Agachando la cabeza, Kaz embistió.
Un ataque no era lo que el ogro esperaba. Los cuernos de Kaz se clavaron en el ancho torso de su enemigo, impelidos por una fuerza más que suficiente para perforar el grueso pellejo del monstruo. El jadeo del ogro se debió tanto a la sorpresa como al dolor. Cuando Kaz se separó de él, volvió a jadear y trató de contener la hemorragia.
El primer ogro había recuperado su hacha, pero su intento de acabar de un solo golpe con el minotauro atrapado bajo la red se vio frustrado por la torpeza de su movimiento. Kaz esquivó el hacha y reculó, al tiempo que utilizaba una mano para desembarazarse de la red. El ogro al que había ensartado se desplomó sin vida.
Se había desembarazado a medias de la red cuando el otro ogro volvió a la carga. Aunque consiguió alzar su propia arma para defenderse, lo hizo en un ángulo que propició que el hacha de su contrincante se estrellara contra el astil de la suya con un estruendo metálico y resbalara hacia la empuñadura. Kaz gruñó de dolor cuando el filo enemigo arañó su mano, casi obligándole a soltar su arma.
Una vez más, el ogro blandió su hacha, pero resultaba evidente que estaba más habituado a emplear la otra mano, porque se movió con demasiada lentitud y sin precisión. Eso concedió tiempo al minotauro para liberarse por completo y además alzar Rostro del Honor a tiempo para desviar el siguiente ataque.
A su derecha, Kaz oyó un ronco grito lejano. Aprovechando la distracción de su oponente, el minotauro embistió, asestando un rápido golpe bajo con el hacha. El ogro bajó su arma velozmente, en un intento de trabar la de Kaz contra el suelo, pero aplicó demasiada fuerza. El hacha del ogro se clavó en la tierra y, antes de que su dueño pudiera extraerla, Rostro del Honor le seccionó ambas piernas.

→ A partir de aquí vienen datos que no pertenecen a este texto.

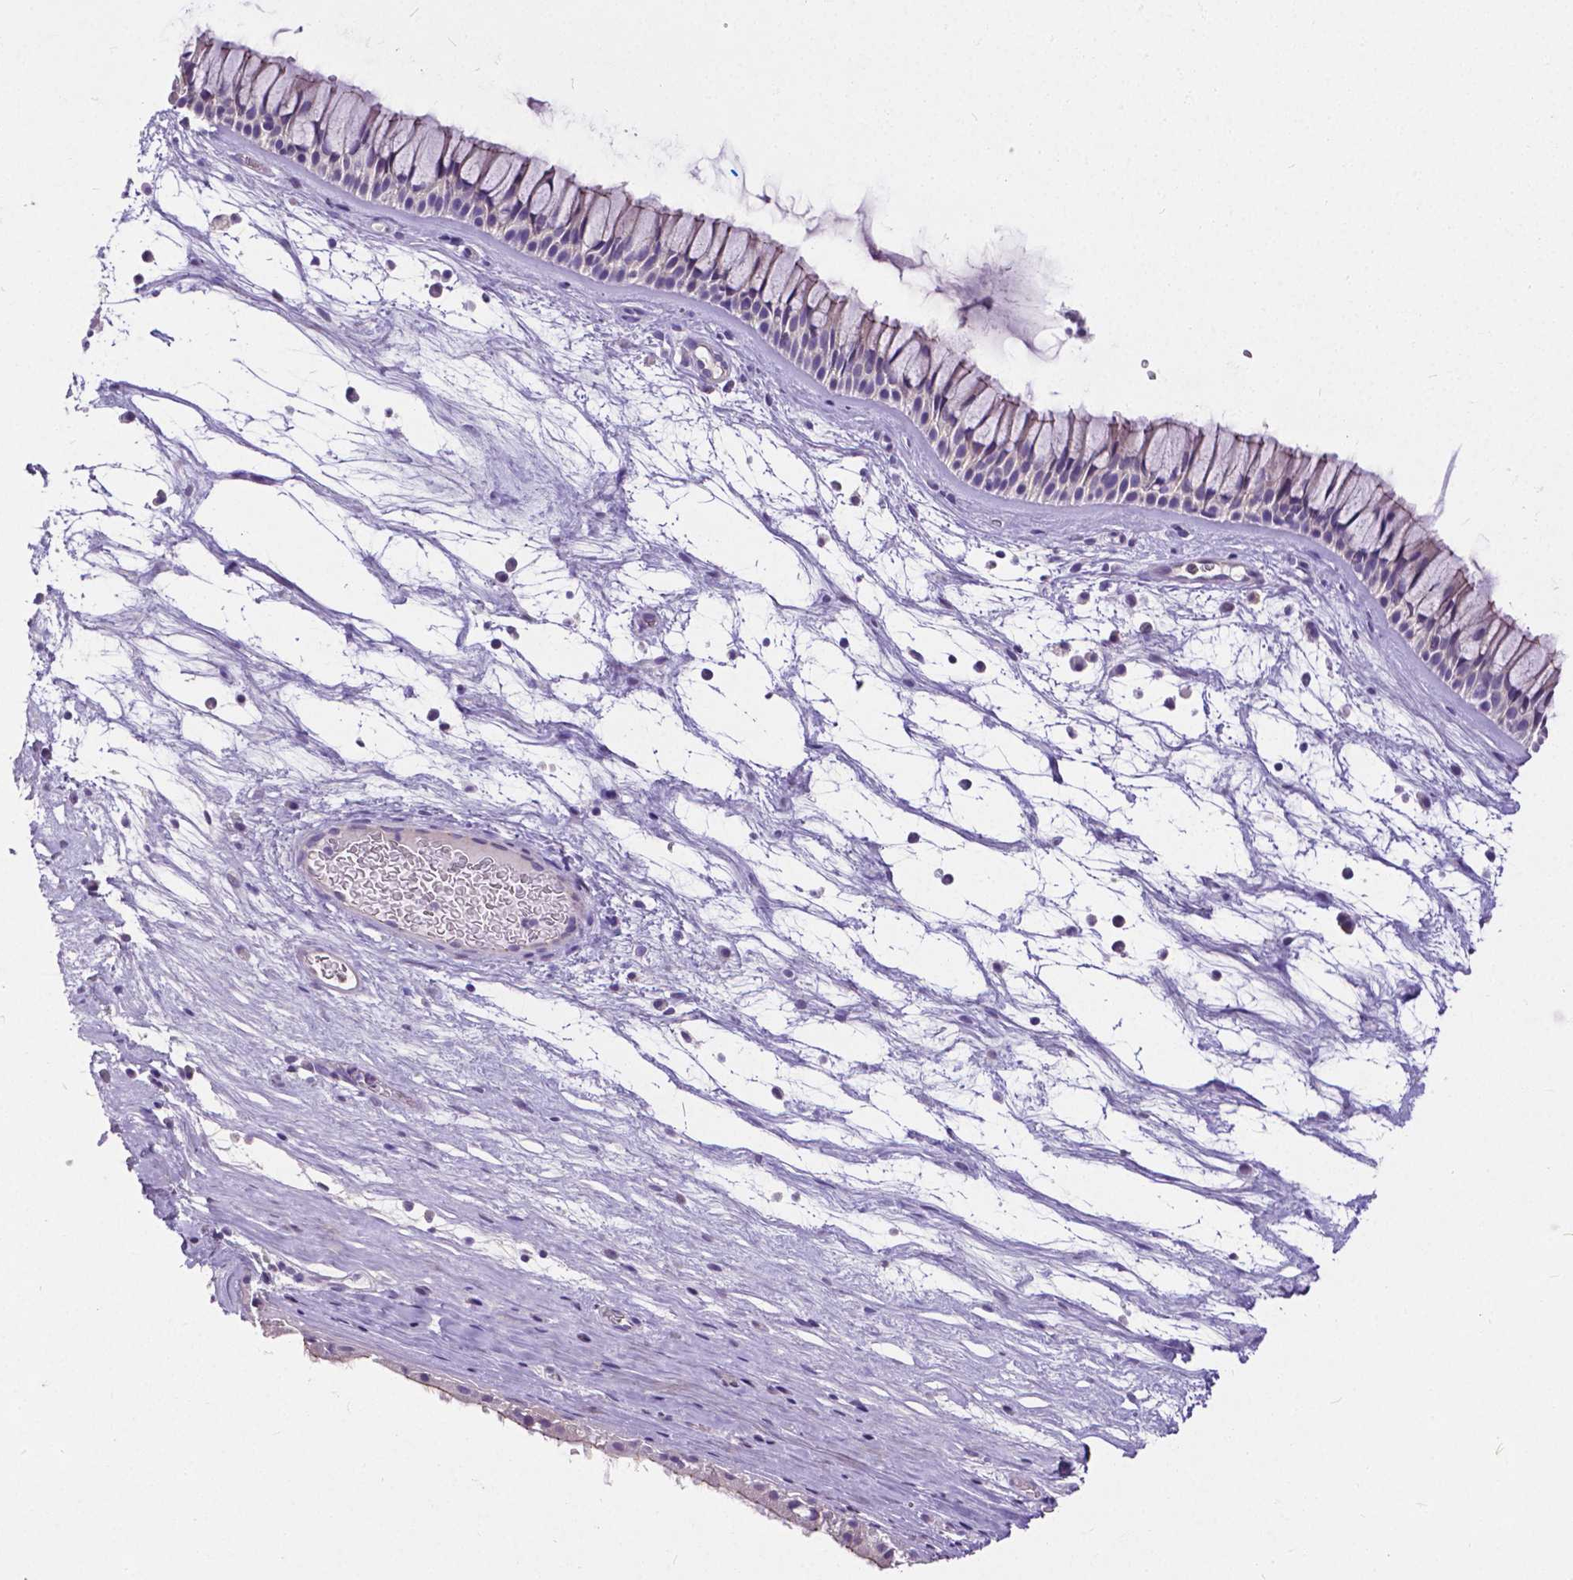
{"staining": {"intensity": "negative", "quantity": "none", "location": "none"}, "tissue": "nasopharynx", "cell_type": "Respiratory epithelial cells", "image_type": "normal", "snomed": [{"axis": "morphology", "description": "Normal tissue, NOS"}, {"axis": "topography", "description": "Nasopharynx"}], "caption": "A photomicrograph of nasopharynx stained for a protein exhibits no brown staining in respiratory epithelial cells.", "gene": "OCLN", "patient": {"sex": "male", "age": 74}}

Las extremidades cercenadas cayeron al suelo debajo del ogro cuando éste se desplomó de bruces. Kaz se apartó. Incapaz de detenerse, el ogro acabó empalándose en una punta de su hacha de doble filo.
Kaz se volvió para enfrentarse a cualquier otro enemigo. Para su sorpresa, no sólo se ahorró un nuevo atacante, sino que los demás, al parecer, se estaban retirando.
Se dirigían hacia el campamento.
Delbin estaba allí, solo.
Profiriendo reniegos dedicados a los dioses al azar, Kaz corrió con toda la velocidad que le fue posible, temiendo que ya fuera demasiado tarde.